Muhammad Kace sejauh ini belum ditetapkan sebagai tersangka oleh kepolisian, Ia masih berstatus sebagai terlapor. Badan Reserse Kriminal (Bareskrim) Polri meningkatkan status penanganan perkara dugaan penistaan agama dalam konten yang diunggah oleh YouTuber Muhammad Kace alias Muhammad Kece beberapa waktu terakhir.
“Penyidik telah menemukan bukti awal yang cukup sehingga penyidik meningkatkan kasus ini dari penyelidikan menjadi penyidikan,” kata Kepala Bagian Penerangan Umum (Kabagpenum) Polri Kombes Ahmad Ramadhan kepada wartawan, Selasa (24/8).
Dia menjelaskan bahwa penyidik telah melakukan pemeriksaan terhadap pihak yang melaporkan YouTuber itu kepada kepolisian. Kemudian, kata dia, sejumlah saksi-saksi ahli seperti ahli IT, bahasa dan hukum agama juga telah dimintai keterangannya.
Dalam hal ini, kata dia, barang bukti berupa hasil tangkapan layar dan video-video yang beredar terkait perkara tersebut juga telah diamankan oleh penyidik.
“Sesuai dengan pasal 184 kUHAP ya. Ada keterangan saksi, keterangan saksi itu bisa kita ambil dari keterangan pelapor dan tentunya keterangan ahli dan petunjuk,” jelasnya.
Video tersebut, kata dia, telah dianalisis oleh polisi untuk kemudian diajukan agar diblokir oleh Kementerian Komunikasi dan Informatika (Kemenkominfo) RI.

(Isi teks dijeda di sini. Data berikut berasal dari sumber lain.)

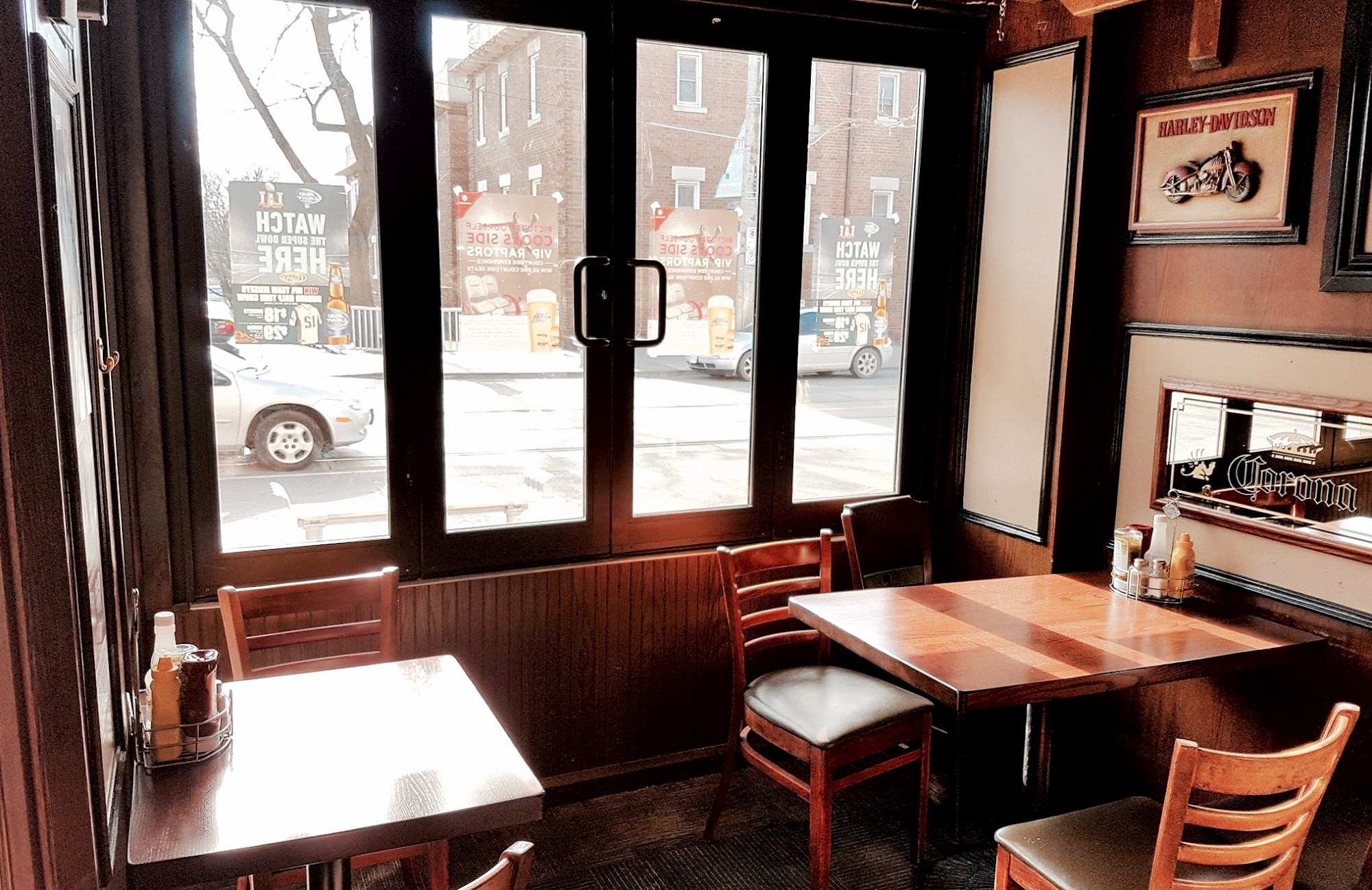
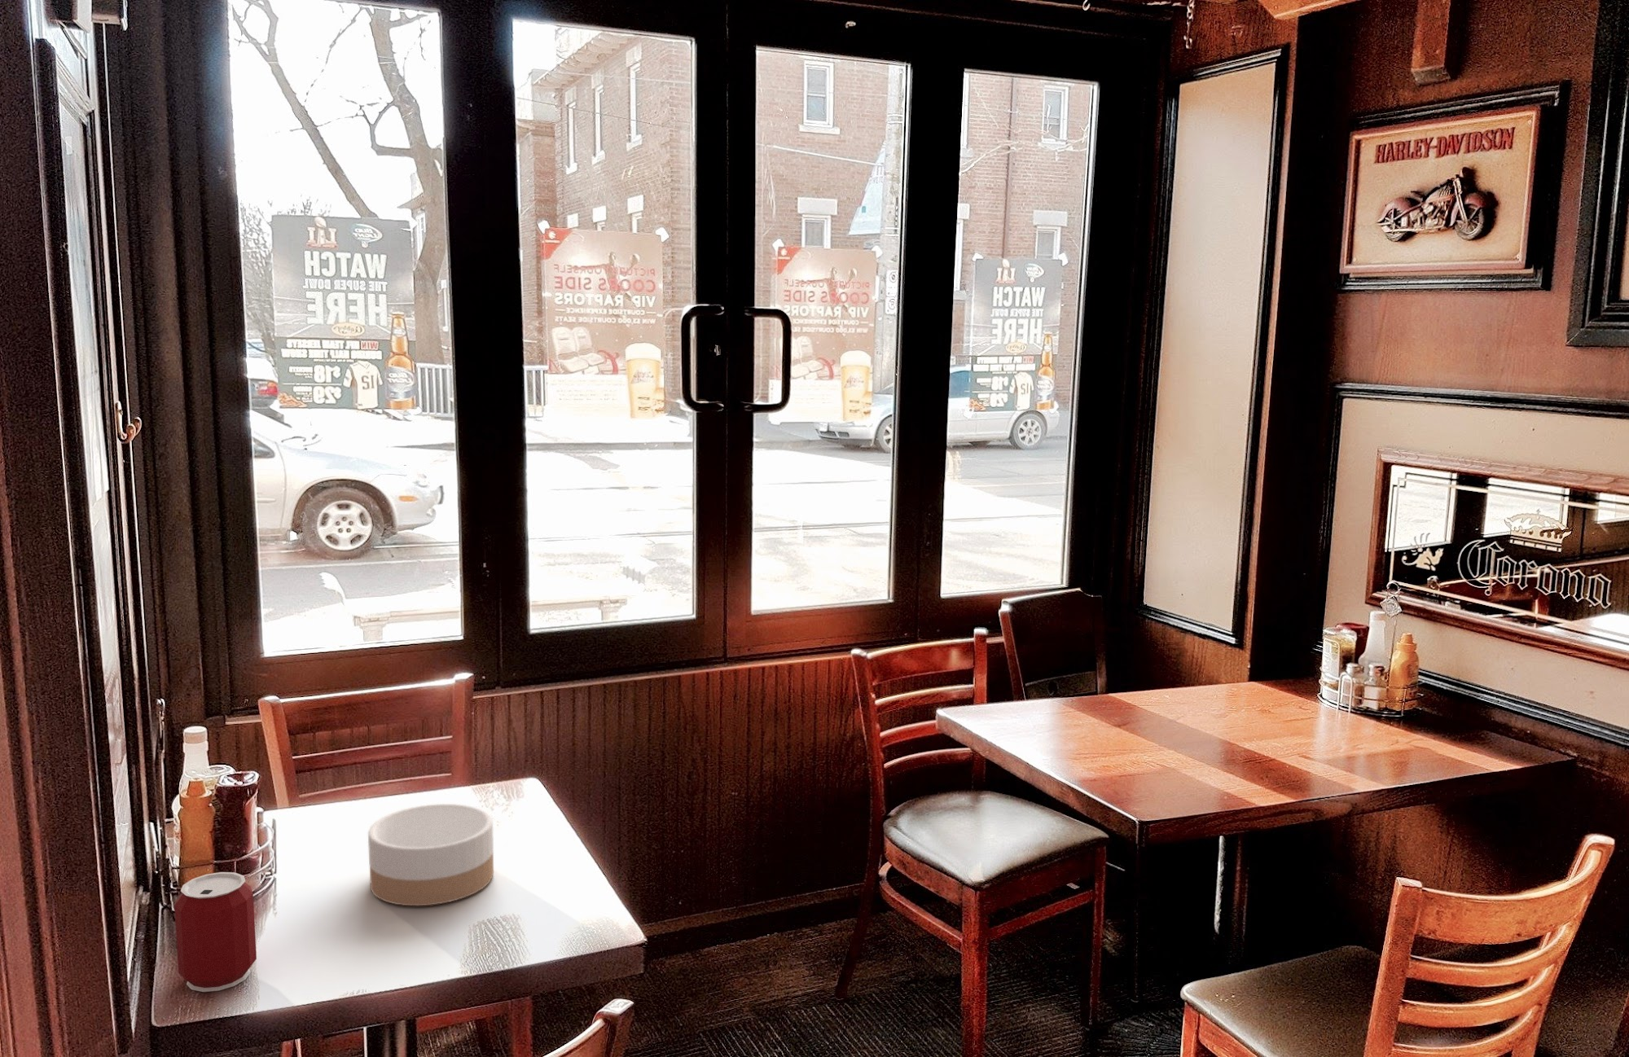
+ bowl [367,803,494,906]
+ can [173,872,258,993]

“Video berpotensi kegaduhan memecah belah, maka dilakukan analisa, dilakukan verifikasi untuk dilakukan take down,” tambahnya.
Sebagai informasi, video ceramah Muhammad Kace menjadi kontroversi usai diunggah ke kanal YouTubenya. Salah satu yang mencuat ialah terkati kitab kuning dan Nabi Muhammad SAW yang diunggah dengan judul ‘Kitab Kuning Membingungkan’.
“Kitab kuning ini hanya usaha manusia, ya barang kali benar, tapi apakah nyimpang dari Quran, ya. Kenapa? Karena Quran tidak memerintahkan harus membaca hadis dan fiqih. Alquran lebih memberikan isyarat orang harus membaca Taurat dan Injil,” kata Muhammad Kace dalam video tersebut.
Menteri Agama Yaqut Cholil Qoumas menilai ceramah yang disampaikan oleh Muhammad Kece berisi ujaran kebencian dan penghinaan terhadap simbol keagamaan.
Menurut Yaqut, semestinya aktivitas ceramah dan kajian dijadikan ruang edukasi dan pencerahan. Yaqut menyebut ceramah merupakan media untuk meningkatkan pemahaman keagamaan publik terhadap keyakinan dan ajaran agamanya masing-masing, bukan untuk saling menghina keyakinan dan ajaran agama lainnya.
“Menyampaikan ujaran kebencian dan penghinaan terhadap simbol agama adalah pidana. Deliknya aduan dan bisa diproses di kepolisian termasuk melanggar UU No. 1/PNPS/1965 tentang Pencegahan Penyalahgunaan dan/atau Penodaan Agama,” kata Yaqut. (Sumber-CNNI)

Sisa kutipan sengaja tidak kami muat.